After years of discussions, fact-finding missions, studies, researches, analysis, consultations, reflections and negotiations, there is still no concrete outcome. We call upon the Member States of WIPO to collectively find creative and innovative solutions that will crystallize the work of the IGC into a legally binding international instrument as proposed by the African Group. We hope that this will be the basis on which the mandate of the IGC will be renewed. In this regard, we recognize the solid work done by the African Regional Intellectual Property Organization of putting in place a regional legal instrument on the protection of traditional knowledge and expressions of folklore. The instrument is timely, significant and responsive.

We all welcome WIPO's assistance to the Least Developed Countries in their IP objectives and appreciate its efforts in facilitating their participation in various WIPO fora. We are particularly grateful for the High Level Forum for LDCs to discuss policy and technical issues regarding the integration of IP in their national development strategies for prosperity and development to look into opportunities and challenges we face, exchange experiences and lend best practices.

As one of the LDCs we are fully committed to the Ministerial Declaration that was adopted during the Forum and we wish to call upon WIPO to assist us in the formulation of relevant national IP and innovation strategies or policies as a matter of priority. It is our hope that adequate resources will be allocated for the Development Agenda-related activities and that the approach to pursuing this program will be as envisaged by all stakeholders.

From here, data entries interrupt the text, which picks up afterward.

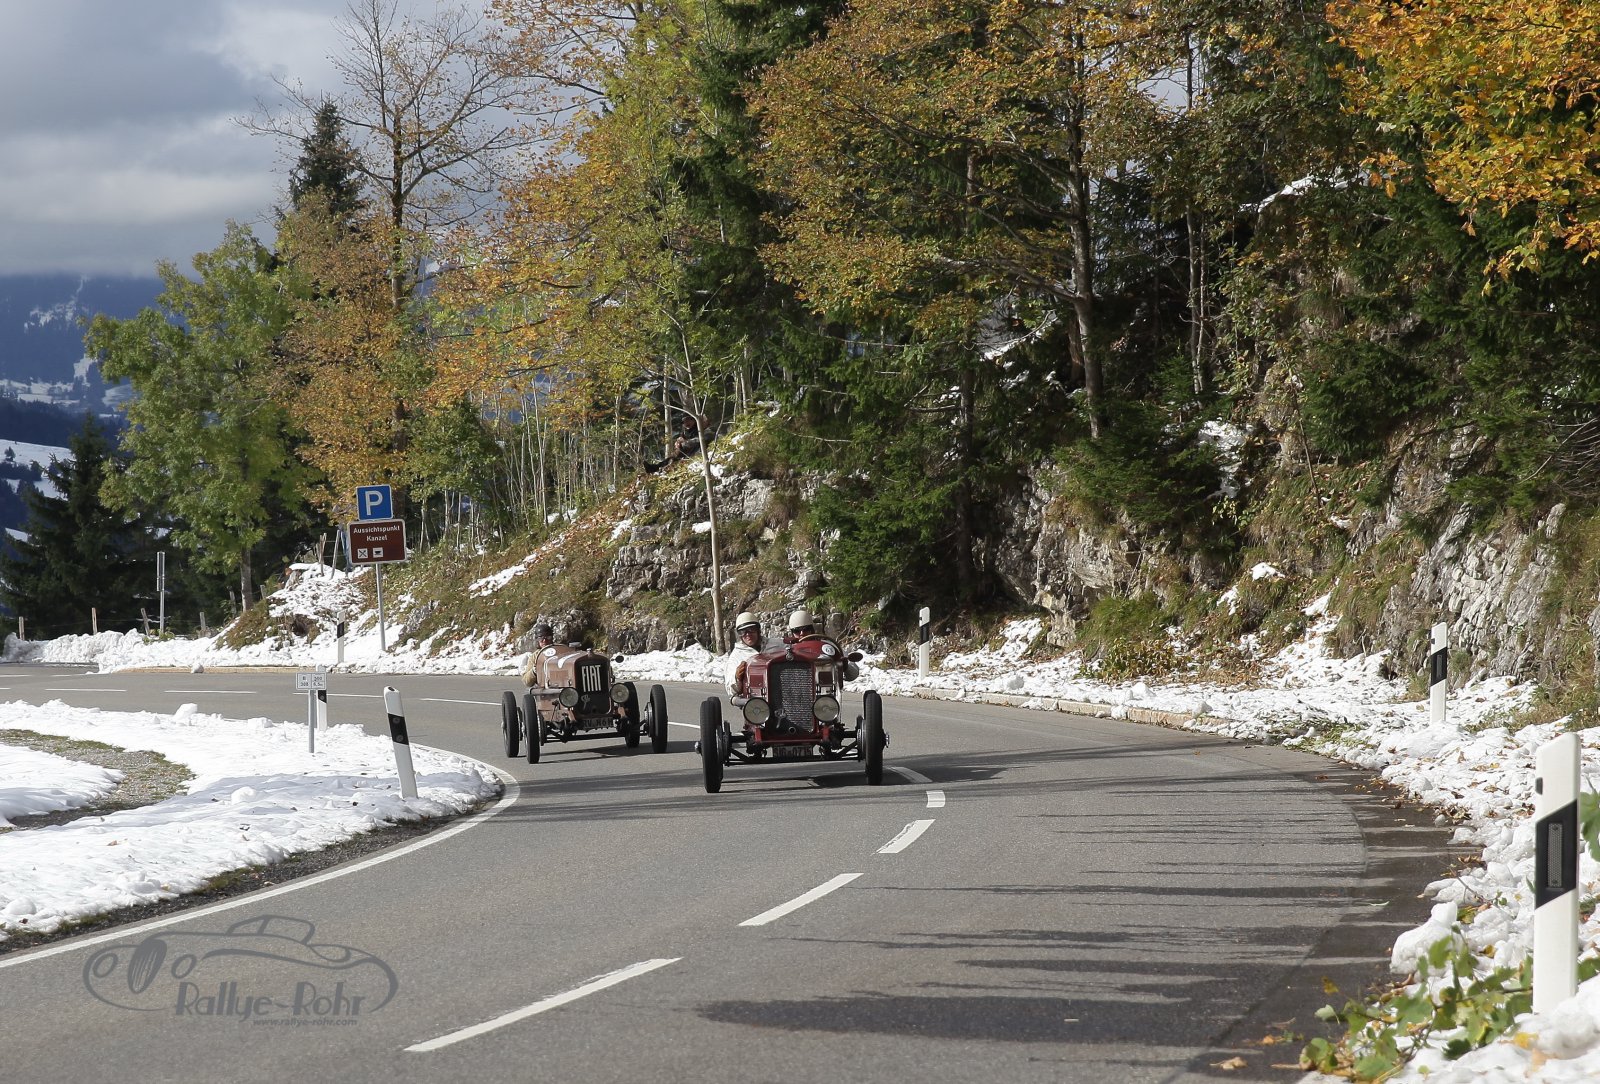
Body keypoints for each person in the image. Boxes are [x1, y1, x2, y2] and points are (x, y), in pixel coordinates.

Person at [785, 607, 859, 680]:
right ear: (792, 632)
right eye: (797, 630)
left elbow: (854, 674)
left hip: (827, 685)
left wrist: (846, 667)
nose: (802, 633)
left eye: (806, 629)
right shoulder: (788, 652)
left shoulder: (828, 647)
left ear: (811, 629)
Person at [724, 611, 763, 698]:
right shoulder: (736, 657)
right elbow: (731, 690)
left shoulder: (775, 645)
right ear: (739, 635)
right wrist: (737, 678)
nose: (748, 634)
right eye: (743, 631)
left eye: (751, 629)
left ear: (758, 630)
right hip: (754, 699)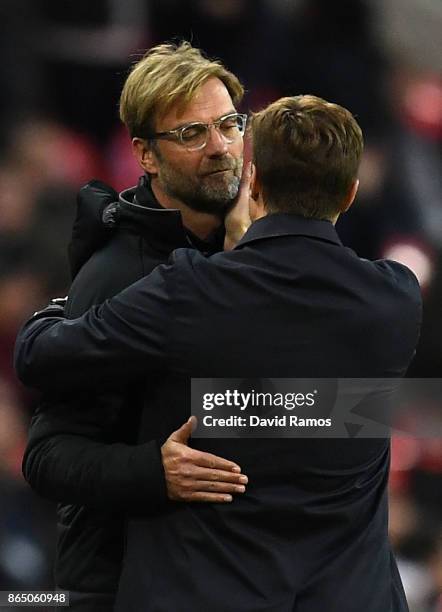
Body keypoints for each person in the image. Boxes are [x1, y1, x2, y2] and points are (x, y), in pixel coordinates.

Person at [15, 95, 422, 611]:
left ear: (253, 182)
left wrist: (63, 303)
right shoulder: (396, 298)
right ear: (349, 194)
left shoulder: (192, 291)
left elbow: (37, 356)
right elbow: (303, 408)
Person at [20, 42, 251, 611]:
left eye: (228, 124)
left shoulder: (261, 247)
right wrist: (151, 471)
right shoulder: (116, 274)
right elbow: (46, 456)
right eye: (193, 134)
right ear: (146, 156)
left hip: (228, 572)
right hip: (114, 583)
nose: (220, 147)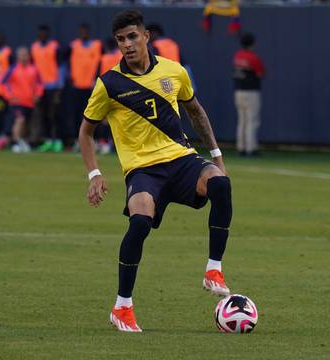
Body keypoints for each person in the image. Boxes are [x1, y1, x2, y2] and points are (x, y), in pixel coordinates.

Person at [79, 10, 233, 333]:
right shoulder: (109, 84)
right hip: (142, 170)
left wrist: (216, 155)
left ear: (146, 36)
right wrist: (94, 173)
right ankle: (122, 307)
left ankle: (213, 270)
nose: (127, 44)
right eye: (121, 40)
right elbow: (86, 131)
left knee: (220, 185)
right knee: (140, 223)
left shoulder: (174, 72)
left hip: (181, 160)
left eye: (133, 36)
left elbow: (196, 112)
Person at [2, 47, 43, 153]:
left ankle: (22, 141)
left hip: (29, 102)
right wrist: (9, 96)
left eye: (25, 54)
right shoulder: (13, 69)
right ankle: (15, 143)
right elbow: (3, 83)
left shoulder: (34, 69)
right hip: (16, 102)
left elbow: (39, 84)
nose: (24, 57)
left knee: (25, 124)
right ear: (18, 56)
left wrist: (37, 95)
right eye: (22, 55)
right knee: (20, 120)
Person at [31, 24, 65, 152]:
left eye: (45, 33)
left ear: (48, 34)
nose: (42, 35)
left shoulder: (54, 47)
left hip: (53, 86)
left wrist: (59, 86)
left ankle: (58, 141)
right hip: (40, 87)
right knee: (43, 115)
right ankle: (48, 140)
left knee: (55, 114)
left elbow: (61, 66)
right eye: (40, 33)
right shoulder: (34, 47)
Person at [69, 23, 102, 151]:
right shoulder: (74, 45)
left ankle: (95, 141)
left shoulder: (97, 45)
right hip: (77, 85)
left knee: (93, 115)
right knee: (77, 115)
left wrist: (96, 79)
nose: (83, 34)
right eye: (81, 31)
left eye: (85, 31)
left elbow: (101, 62)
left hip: (91, 86)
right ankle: (79, 141)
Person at [233, 33, 265, 157]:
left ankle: (241, 147)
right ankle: (251, 149)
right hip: (251, 92)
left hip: (238, 91)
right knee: (252, 121)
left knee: (242, 121)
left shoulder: (237, 55)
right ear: (252, 44)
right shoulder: (253, 57)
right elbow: (260, 73)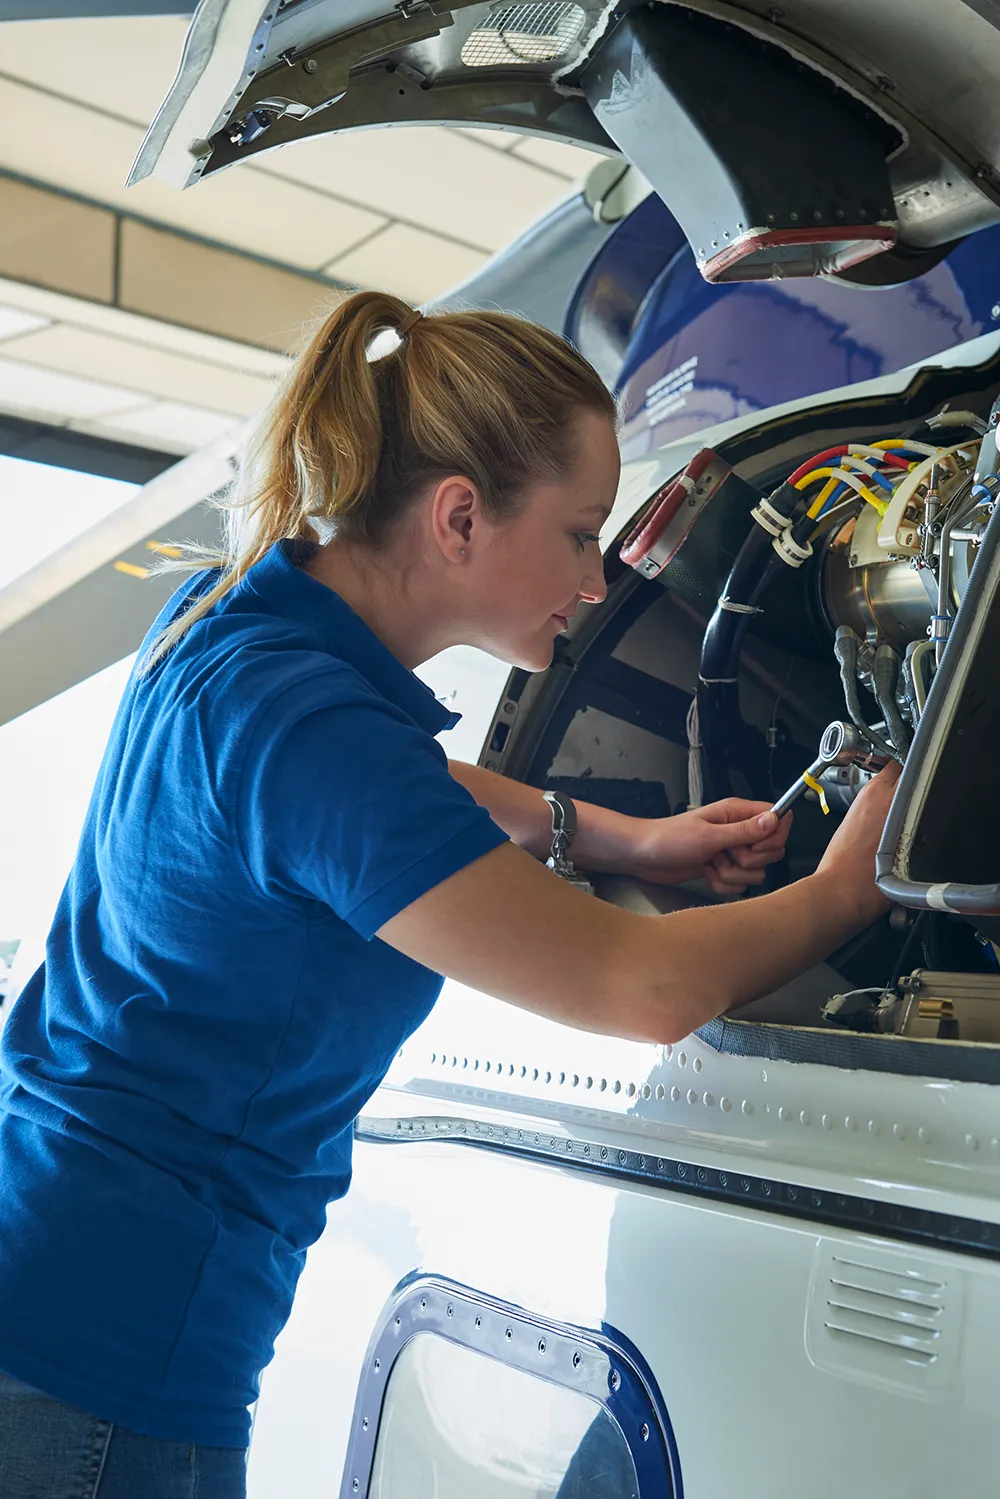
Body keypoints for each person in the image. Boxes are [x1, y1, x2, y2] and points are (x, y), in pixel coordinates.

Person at [0, 292, 898, 1497]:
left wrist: (616, 834)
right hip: (106, 1352)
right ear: (460, 515)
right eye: (581, 534)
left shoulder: (222, 628)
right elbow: (637, 987)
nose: (595, 577)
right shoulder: (311, 731)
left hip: (45, 1266)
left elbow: (395, 787)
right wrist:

It is through the Development Agenda that we have an opportunity to significantly reduce the knowledge gap between the developed and the developing, to borrow the words of the Director General during his acceptance speech and I quote “I believe that it essential that we translate the political consensus into concrete and effective projects.

The opportunity exists for the Organization to construct a global knowledge infrastructure, comprising public, freely available databases of technological and scientific information and operating on common standards for data interchange. Such an infrastructure would contribute in a practical way to sharing the social benefit of intellectual property systems. Through office automation and training, intellectual property offices and research institutions and universities in the developing world could be equipped to participate in this infrastructure.” On a lighter note, Mr. President, let me observe that it would seem that women continue to be a rare commodity in decision-making circles of our respective Member States. Maybe if put to a proper use, intellectual property will help us solve even problems of this nature, gender equity and intellectual property.

Finally, we commend WIPO for all the positive developments and wish these Assemblies a success.

I thank you all for your kind attention.